We go hands-on with Bang & Olufsen's BeoVision TV, a souped-up, very expensive LG OLED TV that has an integrated soundbar and a motorized stand.

Bang & Olufsen's 65-inch BeoVision OLED TV retails for around $15,000. 

David Carnoy/CNET

LG's C7 65-inch OLED TV costs around $2,700. For a lot of people, that's a lot of money to spend on a TV, even if does have the best picture quality we've seen in a TV this year.

But you can spend more -- or in the case of Bang & Olufsen's 65-inch BeoVision Eclipse, a lot more.

Available in 55- and 65-inch versions, the Eclipse costs $10,990 (£8,290) and $15,990 (£11,590), respectively.

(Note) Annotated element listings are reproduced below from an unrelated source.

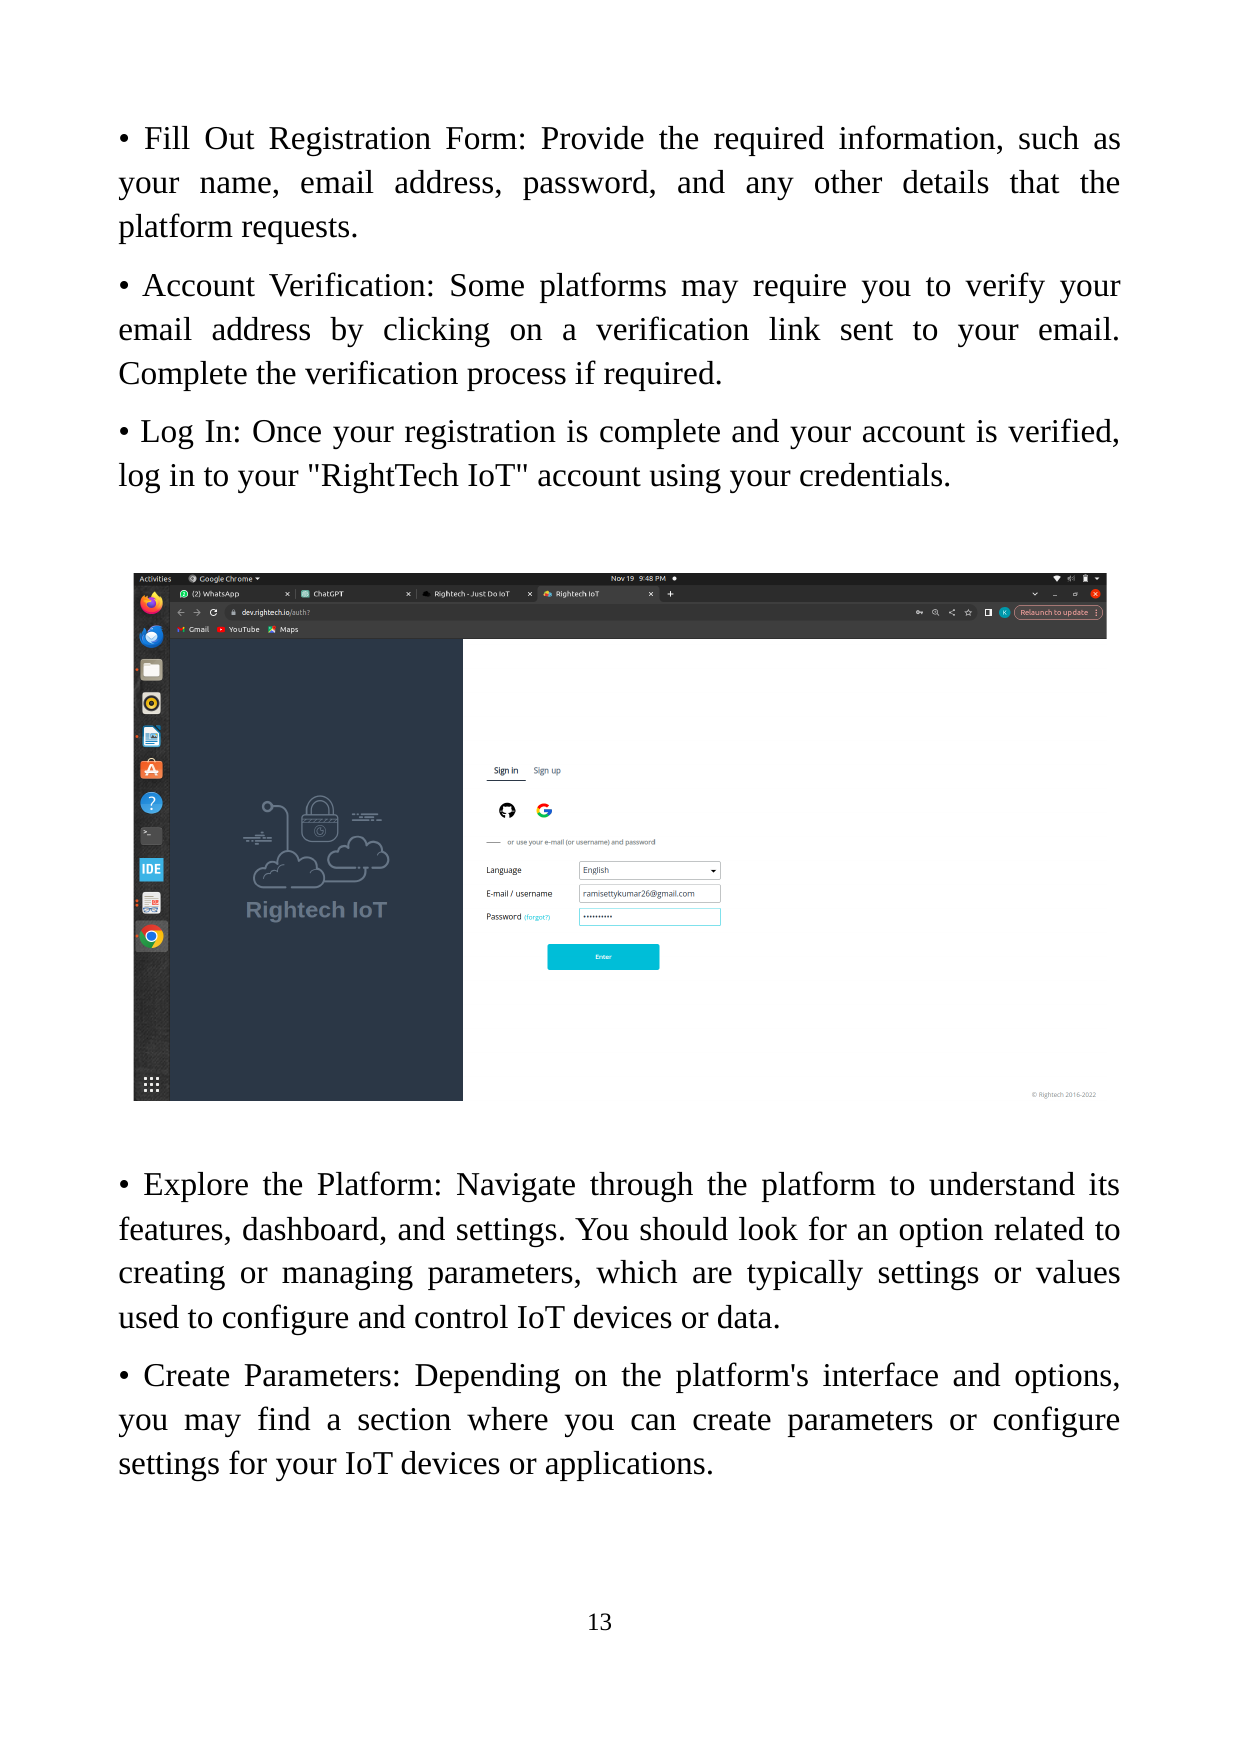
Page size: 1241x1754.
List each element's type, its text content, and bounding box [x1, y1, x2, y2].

text • Log In: Once your registration is complete and your account is verified, log in to your "RightTech IoT" account using your credentials. [118, 412, 1122, 494]
text • Account Verification: Some platforms may require you to verify your email address by clicking on a verification link sent to your email. Complete the verification process if required. [118, 265, 1122, 391]
text • Explore the Platform: Navigate through the platform to understand its features, dashboard, and settings. You should look for an option related to creating or managing parameters, which are typically settings or values used to configure and control IoT devices or data. [118, 1165, 1122, 1335]
text • Fill Out Registration Form: Provide the required information, such as your name, email address, password, and any other details that the platform requests. [118, 118, 1122, 244]
text • Create Parameters: Depending on the platform's interface and options, you may find a section where you can create parameters or configure settings for your IoT devices or applications. [118, 1356, 1122, 1482]
picture [133, 573, 1107, 1101]
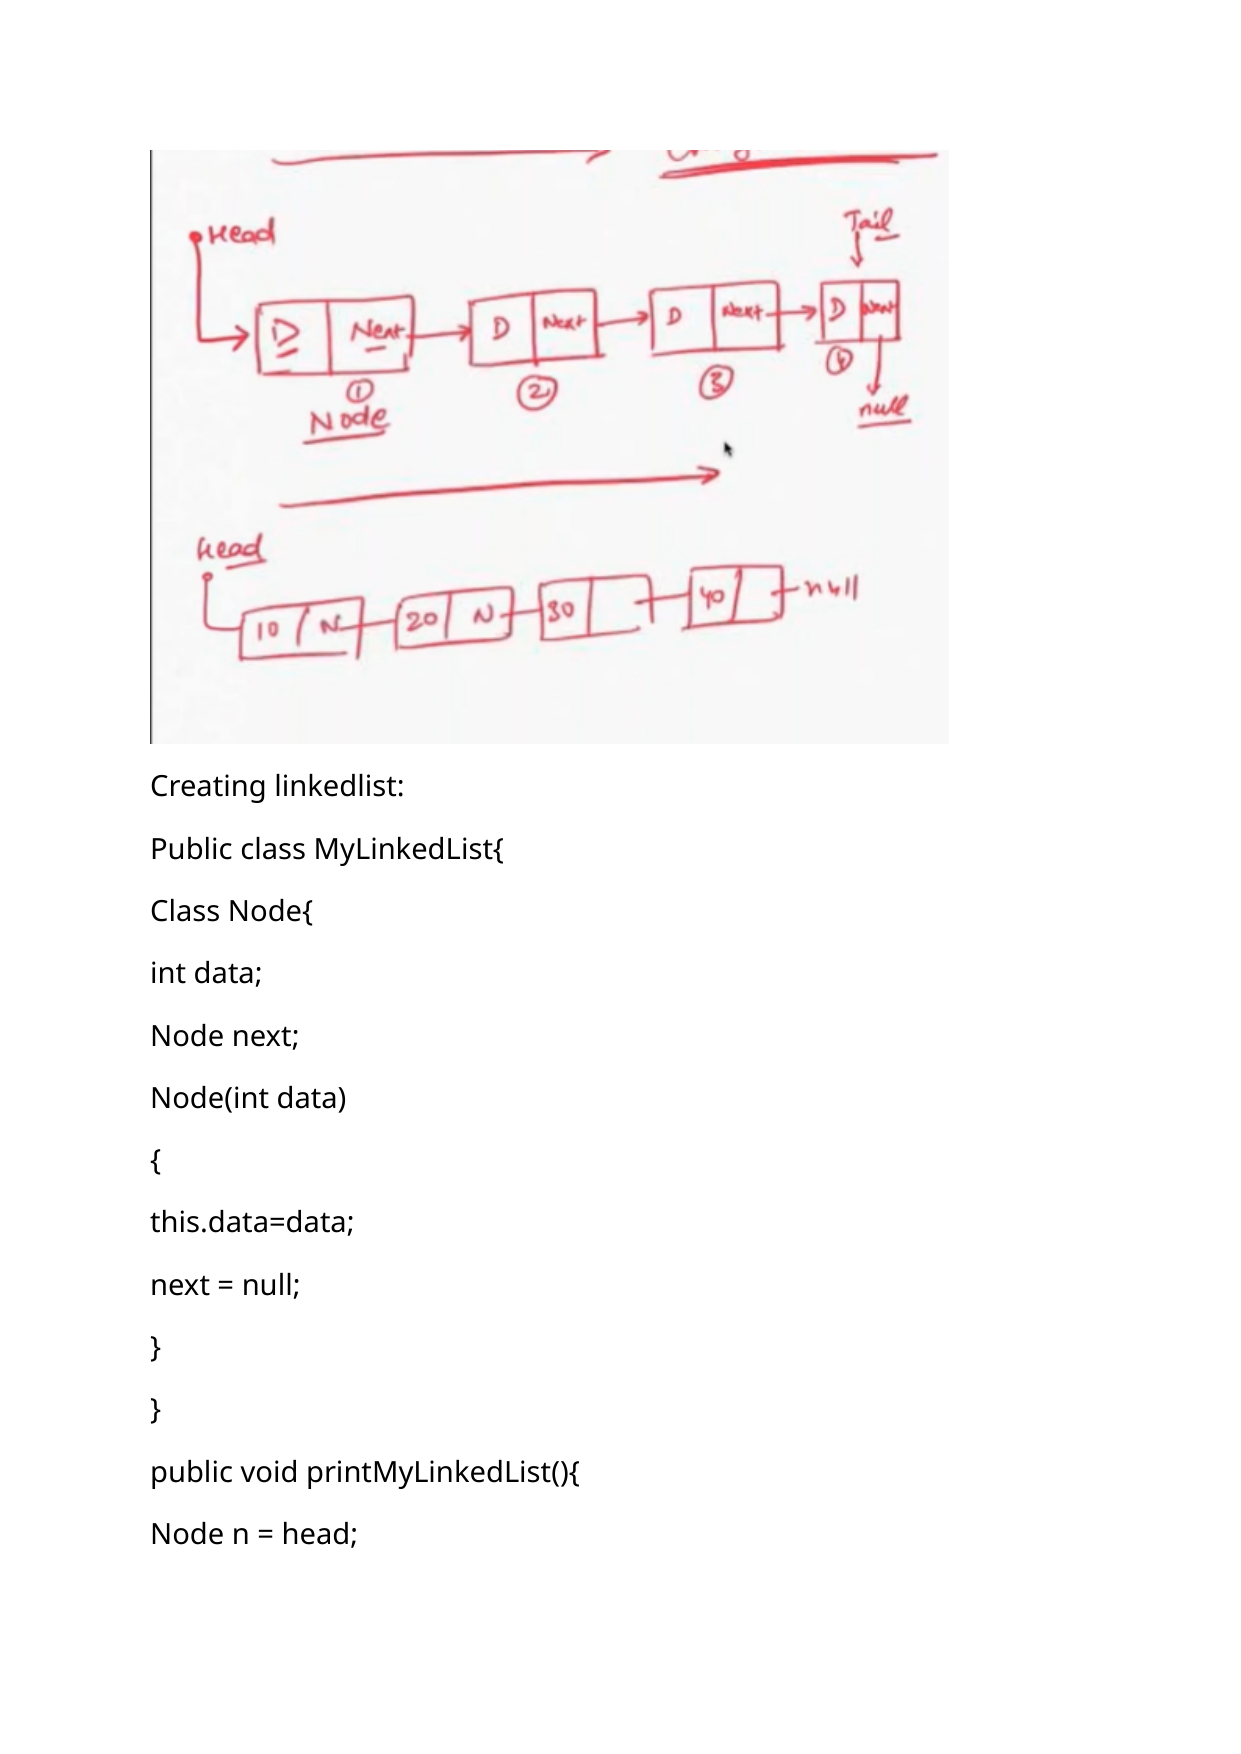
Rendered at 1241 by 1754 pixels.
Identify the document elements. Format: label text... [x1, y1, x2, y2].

text Class Node{ [150, 890, 1090, 930]
text } [150, 1326, 1090, 1366]
text Public class MyLinkedList{ [150, 828, 1090, 868]
text } [150, 1388, 1090, 1428]
text Creating linkedlist: [150, 766, 1090, 805]
text this.data=data; [150, 1202, 1090, 1241]
text { [150, 1139, 1090, 1179]
text int data; [150, 952, 1090, 992]
text public void printMyLinkedList(){ [150, 1451, 1090, 1491]
text Node next; [150, 1015, 1090, 1054]
text next = null; [150, 1264, 1090, 1304]
text Node n = head; [150, 1513, 1090, 1553]
text Node(int data) [150, 1077, 1090, 1117]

Directly converted, that's about AU$13,500 and AU$18,900 for Australian buyers. 

The key extras are the motorized pedestal stand and an integrated 450-watt three-channel soundbar that's available in silver or black and can be paired with extra speakers, including Bang Olufsen's $40,000 BeoLab 50 tower speakers, to complete your surround-sound setup. 

The included remote. 

David Carnoy/CNET

The stand is on motorized wheels and has a double axis. With a touch of a button, you can can rotate the TV and bring it out from the wall. You can then adjust the viewing angle for the best possible picture based on you where you're sitting. However, it's worth noting that with OLED the picture quality doesn't degrade like LCD does when you're in an off-axis viewing position. 

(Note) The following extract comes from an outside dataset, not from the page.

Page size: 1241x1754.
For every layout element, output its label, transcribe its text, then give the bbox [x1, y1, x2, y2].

Prefer the TV on a wall? You can opt instead for a motorized wall bracket. Touch a button and the TV will pull away from the wall at up to a 90-degree angle (it's a little like turning the page of a book but then stopping halfway).

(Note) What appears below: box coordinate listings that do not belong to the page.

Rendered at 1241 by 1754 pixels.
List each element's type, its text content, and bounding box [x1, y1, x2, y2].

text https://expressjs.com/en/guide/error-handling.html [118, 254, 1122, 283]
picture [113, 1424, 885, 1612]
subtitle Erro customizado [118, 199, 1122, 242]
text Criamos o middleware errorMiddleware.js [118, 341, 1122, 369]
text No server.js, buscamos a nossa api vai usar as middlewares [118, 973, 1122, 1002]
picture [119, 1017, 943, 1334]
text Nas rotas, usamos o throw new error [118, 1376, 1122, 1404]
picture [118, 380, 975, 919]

When I saw the TV earlier this year in New York, I didn't see the wall-mount in action but I did see the motorized pedestal do its thing. There's something weirdly gratifying about having your TV move by pressing a button on a remote. It's not quite as gratifying raising and lowering motorized shades, but there's no denying it's a pretty posh experience.

The music menu system.

David Carnoy/CNET

The TV is designed to be a full audio and video entertainment system.  Onboard are music streaming services, internet radio and LG's WebOS 3.5 software. It can access Spotify, Netflix, Amazon, YouTube and various other services. It can also talk to Chromecast, AirPlay and Bluetooth devices. And you can customize the swanky looking remote control with your own shortcuts.

Needless to say, for most people, the handful of extra features, integrated speaker, rotating stand and added design flair probably aren't worth the extra $13,000 or so over what the bare-bones LG's OLED C7 65-inch costs. 

The other issue -- even for lottery winners or NBA players with deep pockets -- is that you can now get an even larger 77-inch LG OLED TV for less: "only" $10,000.

But I'll give Bang & Olufsen this: At least when you buy this really expensive TV, you're getting the best TV -- by that I mean the best display. That wasn't the case with past Bang & Olufsen TVs.